Dunia Berdarah di Depan Mata Kita

Mariam menarik nafas sekejap. "Dunia berdarah di depan mata kita. Anak-anak di zona konflik, bangsa-bangsa yang dibungkam oleh kelaparan dan perang... Dan ini menimbulkan pertanyaan, apakah kita menyaksikan runtuhnya hati nurani secara langsung?" ujarnya.

Suasana kian tenang, kala Mariam mengucapkan, "Karena di balik setiap pakta, ada orang-orang. Di balik setiap statistik, ada kisah. Dan di balik setiap komitmen yang kita tandatangani, ada kehidupan yang bergantung pada apakah kita menepati janji kita atau tidak. Maka, ini bukan saatnya merasa tak berdaya..  karena.. ya, harapan dan keputusasaan dapat hidup berdampingan dalam satu tarikan napas yang sama karena penyembuhan tidaklah linear."

Lantang Mariam melanjutkan, "Perserikatan Bangsa-Bangsa bukanlah sebuah monumen. Ia adalah sebuah cermin. Mencerminkan apa yang berani kita bayangkan delapan puluh tahun lalu. Dan hari ini, ia bertanya, akankah kita berani lagi? Akankah kita berani bekerja sama dengan lebih baik?"

Bak tersilap pandang, khalayak menyimak dengan pandangan tertuju kepadanya di mimbar. "Karena jika masa lalu membuktikan bahwa kita dapat membangun perdamaian dari abu, maka masa kini menuntut kita untuk membangunnya kembali, lebih lantang, lebih berani bersama," ujarnya.

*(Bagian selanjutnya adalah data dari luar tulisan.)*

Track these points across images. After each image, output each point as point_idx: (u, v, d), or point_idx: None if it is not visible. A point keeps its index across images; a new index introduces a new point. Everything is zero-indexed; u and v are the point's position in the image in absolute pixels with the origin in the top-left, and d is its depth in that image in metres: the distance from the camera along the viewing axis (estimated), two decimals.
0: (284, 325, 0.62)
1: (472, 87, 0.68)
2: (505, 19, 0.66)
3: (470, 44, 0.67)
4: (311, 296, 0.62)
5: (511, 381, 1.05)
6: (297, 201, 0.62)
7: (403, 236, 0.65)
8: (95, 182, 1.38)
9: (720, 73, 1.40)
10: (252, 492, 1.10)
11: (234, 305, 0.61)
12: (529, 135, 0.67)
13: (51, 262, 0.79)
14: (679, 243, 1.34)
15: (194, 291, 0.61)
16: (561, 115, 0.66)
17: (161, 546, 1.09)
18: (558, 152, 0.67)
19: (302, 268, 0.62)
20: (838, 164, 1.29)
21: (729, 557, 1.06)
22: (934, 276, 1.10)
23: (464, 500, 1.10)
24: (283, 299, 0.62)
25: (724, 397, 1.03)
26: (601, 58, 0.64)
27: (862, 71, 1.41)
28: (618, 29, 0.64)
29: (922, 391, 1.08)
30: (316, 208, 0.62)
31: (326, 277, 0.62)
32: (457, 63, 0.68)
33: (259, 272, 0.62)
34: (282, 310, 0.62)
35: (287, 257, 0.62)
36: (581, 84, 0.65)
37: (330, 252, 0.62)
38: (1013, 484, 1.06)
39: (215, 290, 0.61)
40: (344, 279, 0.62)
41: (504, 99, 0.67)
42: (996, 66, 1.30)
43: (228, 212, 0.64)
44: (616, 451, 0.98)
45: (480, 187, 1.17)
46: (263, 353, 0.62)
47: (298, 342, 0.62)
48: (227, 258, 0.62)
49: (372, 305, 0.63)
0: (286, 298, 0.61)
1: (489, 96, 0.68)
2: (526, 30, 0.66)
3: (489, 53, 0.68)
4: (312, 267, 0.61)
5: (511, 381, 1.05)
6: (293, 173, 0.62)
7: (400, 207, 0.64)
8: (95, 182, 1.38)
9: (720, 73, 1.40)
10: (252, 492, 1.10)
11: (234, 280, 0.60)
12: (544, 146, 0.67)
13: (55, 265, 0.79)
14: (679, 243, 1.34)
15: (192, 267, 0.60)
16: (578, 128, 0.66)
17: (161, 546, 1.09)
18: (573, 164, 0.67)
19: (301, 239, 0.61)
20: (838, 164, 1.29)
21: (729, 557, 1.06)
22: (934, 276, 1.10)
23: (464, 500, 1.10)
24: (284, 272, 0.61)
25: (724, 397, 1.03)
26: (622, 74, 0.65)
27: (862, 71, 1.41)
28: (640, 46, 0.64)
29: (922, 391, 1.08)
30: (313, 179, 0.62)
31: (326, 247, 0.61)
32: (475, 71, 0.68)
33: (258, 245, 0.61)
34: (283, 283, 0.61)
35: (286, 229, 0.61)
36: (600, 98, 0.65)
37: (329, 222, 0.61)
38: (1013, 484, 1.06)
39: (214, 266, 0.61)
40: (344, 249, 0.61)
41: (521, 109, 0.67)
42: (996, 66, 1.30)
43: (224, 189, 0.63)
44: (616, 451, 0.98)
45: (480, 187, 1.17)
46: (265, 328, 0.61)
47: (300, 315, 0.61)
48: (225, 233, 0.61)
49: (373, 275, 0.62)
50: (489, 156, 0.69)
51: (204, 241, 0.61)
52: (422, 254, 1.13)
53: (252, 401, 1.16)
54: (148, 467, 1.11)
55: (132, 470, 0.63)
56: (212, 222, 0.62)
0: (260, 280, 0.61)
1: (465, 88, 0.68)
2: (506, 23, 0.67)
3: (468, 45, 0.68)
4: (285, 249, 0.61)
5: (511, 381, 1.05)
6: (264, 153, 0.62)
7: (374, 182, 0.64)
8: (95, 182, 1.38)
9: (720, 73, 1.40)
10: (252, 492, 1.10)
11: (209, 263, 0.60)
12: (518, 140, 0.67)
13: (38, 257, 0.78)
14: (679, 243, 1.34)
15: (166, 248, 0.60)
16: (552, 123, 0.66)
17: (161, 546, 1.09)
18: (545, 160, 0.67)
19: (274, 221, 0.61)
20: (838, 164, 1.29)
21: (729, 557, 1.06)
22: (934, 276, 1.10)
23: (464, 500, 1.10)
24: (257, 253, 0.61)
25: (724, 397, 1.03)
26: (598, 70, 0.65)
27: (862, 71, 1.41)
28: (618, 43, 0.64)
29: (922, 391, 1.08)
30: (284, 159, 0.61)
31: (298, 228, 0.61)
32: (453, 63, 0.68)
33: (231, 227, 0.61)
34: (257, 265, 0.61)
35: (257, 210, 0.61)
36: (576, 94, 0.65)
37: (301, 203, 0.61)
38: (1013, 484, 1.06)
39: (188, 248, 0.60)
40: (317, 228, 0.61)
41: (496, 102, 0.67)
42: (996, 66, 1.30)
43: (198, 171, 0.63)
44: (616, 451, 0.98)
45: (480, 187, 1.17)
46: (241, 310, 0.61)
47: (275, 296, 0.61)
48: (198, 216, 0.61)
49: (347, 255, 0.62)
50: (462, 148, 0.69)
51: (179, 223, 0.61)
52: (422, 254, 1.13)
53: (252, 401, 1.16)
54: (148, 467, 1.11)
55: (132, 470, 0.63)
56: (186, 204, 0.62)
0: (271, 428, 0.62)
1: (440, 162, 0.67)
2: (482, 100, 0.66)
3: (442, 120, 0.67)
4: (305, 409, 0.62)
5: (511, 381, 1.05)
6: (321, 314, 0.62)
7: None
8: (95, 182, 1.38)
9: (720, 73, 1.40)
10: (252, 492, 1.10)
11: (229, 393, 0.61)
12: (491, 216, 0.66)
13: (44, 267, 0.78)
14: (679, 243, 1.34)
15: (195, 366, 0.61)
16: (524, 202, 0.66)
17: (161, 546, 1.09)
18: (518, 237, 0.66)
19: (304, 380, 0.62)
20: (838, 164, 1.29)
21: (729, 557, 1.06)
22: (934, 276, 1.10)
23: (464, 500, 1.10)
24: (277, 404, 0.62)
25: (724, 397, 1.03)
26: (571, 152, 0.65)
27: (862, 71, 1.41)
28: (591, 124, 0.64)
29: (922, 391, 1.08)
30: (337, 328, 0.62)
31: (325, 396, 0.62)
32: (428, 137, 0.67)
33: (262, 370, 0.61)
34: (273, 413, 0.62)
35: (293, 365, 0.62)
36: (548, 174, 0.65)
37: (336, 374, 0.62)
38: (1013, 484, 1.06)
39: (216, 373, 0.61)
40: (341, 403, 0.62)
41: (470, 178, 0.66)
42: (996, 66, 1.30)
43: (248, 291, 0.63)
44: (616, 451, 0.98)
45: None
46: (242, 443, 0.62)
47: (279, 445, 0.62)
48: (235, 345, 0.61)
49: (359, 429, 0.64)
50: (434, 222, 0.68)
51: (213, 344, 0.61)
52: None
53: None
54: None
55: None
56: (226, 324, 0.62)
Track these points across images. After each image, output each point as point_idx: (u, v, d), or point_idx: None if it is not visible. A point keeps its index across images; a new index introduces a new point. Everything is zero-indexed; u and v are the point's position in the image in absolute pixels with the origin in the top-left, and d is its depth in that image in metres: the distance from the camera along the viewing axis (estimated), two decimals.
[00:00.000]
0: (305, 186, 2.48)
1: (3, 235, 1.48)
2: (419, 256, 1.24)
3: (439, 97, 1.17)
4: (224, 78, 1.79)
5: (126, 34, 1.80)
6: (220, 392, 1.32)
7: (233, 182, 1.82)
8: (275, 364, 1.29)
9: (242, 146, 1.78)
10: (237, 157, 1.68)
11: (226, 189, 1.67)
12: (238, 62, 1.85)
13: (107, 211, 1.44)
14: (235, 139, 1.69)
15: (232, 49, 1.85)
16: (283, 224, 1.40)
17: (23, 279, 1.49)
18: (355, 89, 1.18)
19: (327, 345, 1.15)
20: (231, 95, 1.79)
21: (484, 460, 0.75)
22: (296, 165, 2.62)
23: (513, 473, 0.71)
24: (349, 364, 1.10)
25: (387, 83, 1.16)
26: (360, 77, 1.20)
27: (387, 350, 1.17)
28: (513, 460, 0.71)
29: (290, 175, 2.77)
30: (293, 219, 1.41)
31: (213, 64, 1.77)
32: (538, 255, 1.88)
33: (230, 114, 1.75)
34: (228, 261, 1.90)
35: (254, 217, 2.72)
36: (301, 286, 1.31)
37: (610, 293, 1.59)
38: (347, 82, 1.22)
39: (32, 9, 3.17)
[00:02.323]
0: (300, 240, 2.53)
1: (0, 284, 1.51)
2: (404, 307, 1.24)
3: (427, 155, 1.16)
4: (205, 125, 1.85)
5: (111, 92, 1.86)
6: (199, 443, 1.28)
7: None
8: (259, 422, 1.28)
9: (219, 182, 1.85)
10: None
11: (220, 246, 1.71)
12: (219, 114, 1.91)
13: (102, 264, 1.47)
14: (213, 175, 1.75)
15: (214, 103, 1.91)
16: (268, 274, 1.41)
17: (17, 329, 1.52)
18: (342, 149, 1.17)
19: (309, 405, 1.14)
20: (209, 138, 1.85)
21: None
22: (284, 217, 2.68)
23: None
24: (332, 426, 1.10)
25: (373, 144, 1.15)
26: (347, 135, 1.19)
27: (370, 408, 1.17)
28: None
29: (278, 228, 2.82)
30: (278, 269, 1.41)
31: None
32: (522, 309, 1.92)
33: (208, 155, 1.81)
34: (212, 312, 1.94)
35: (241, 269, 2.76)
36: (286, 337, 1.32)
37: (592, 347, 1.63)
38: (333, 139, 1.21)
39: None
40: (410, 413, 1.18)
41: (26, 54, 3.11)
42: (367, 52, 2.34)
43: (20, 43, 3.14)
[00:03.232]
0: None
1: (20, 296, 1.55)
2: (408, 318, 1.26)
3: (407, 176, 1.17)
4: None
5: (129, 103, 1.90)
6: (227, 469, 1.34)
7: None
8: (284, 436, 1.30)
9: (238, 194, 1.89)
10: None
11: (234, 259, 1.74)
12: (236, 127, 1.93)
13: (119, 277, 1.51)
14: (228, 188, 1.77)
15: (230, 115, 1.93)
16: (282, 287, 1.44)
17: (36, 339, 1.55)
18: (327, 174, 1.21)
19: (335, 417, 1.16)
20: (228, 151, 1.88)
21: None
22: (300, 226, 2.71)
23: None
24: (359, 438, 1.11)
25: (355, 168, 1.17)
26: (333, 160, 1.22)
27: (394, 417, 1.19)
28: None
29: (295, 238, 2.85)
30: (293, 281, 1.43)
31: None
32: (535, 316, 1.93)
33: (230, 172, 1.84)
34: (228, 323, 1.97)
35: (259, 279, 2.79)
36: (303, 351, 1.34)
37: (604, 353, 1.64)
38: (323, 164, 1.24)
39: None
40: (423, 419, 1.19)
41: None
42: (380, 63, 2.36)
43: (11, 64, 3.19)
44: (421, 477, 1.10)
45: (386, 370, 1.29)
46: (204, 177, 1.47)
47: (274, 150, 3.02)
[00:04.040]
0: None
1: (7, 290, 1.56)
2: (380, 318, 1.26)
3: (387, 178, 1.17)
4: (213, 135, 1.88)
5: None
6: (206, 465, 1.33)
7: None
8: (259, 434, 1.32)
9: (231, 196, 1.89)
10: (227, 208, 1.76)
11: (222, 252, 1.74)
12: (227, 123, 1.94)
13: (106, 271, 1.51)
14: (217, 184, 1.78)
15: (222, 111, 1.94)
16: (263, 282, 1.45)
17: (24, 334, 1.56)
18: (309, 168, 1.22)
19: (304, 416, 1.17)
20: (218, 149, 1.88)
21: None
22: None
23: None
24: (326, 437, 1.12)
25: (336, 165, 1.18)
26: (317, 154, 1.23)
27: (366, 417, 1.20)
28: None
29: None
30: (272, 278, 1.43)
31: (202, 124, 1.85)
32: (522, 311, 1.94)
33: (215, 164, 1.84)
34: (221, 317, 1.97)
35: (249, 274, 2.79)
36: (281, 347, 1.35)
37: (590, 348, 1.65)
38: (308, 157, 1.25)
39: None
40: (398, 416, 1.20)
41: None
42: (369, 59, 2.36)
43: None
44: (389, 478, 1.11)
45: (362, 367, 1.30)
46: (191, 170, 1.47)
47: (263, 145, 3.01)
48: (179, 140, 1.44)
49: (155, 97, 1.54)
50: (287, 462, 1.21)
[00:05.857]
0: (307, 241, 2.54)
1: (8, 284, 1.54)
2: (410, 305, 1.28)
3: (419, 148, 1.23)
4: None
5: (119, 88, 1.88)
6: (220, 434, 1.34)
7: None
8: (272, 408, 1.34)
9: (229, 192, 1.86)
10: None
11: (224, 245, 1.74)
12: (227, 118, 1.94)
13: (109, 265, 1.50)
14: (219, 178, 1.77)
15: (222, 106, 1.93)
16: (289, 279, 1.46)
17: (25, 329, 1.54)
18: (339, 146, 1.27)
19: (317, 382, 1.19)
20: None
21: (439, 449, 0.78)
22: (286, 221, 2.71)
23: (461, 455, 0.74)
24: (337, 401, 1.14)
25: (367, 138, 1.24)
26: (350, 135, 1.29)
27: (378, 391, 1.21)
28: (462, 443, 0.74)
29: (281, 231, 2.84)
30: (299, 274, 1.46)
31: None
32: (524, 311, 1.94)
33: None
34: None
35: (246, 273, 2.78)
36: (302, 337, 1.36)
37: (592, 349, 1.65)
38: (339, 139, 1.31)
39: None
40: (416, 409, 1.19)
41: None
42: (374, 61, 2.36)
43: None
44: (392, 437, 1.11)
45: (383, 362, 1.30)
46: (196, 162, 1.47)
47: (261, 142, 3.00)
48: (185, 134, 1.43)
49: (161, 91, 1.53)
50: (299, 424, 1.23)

Ia melanjutkan, "Saya berbicara sebagai advokat perdamaian global, bukan karena perdamaian itu mudah, tetapi karena diam adalah keterlibatan. Maka, saya tidak akan diam !!!"

Khalayak makin menyimak serius, ketika penyair, ini melanjutkan : "Tahukah Anda, dulu saya berpikir bahwa perdamaian adalah sebuah tempat, tujuan akhir yang kita tuju setelah semua perang berakhir. Namun, kini, saya memahami bahwa perdamaian bukanlah garis yang kita lewati. Perdamaian adalah pilihan yang kita buat berulang kali, terutama ketika itu adalah yang tersulit, terutama ketika terasa jauh."

Perdamaian, ujar Mariam kemudian, bukanlah diam yang kita paksakan ke dalam mulut orang-orang. Bukanlah ketiadaan perang, melainkan hadirnya pemahaman. Kedamaian adalah seorang anak yang belajar tidur kembali tanpa gentar menghadapi angin. Kedamaian adalah seorang ibu yang tak perlu memilih antara roti dan martabat. Kedamaian adalah seorang ayah yang tak perlu menelan ludah untuk merasa seperti seorang pria sejati. Kedamaian itu berantakan.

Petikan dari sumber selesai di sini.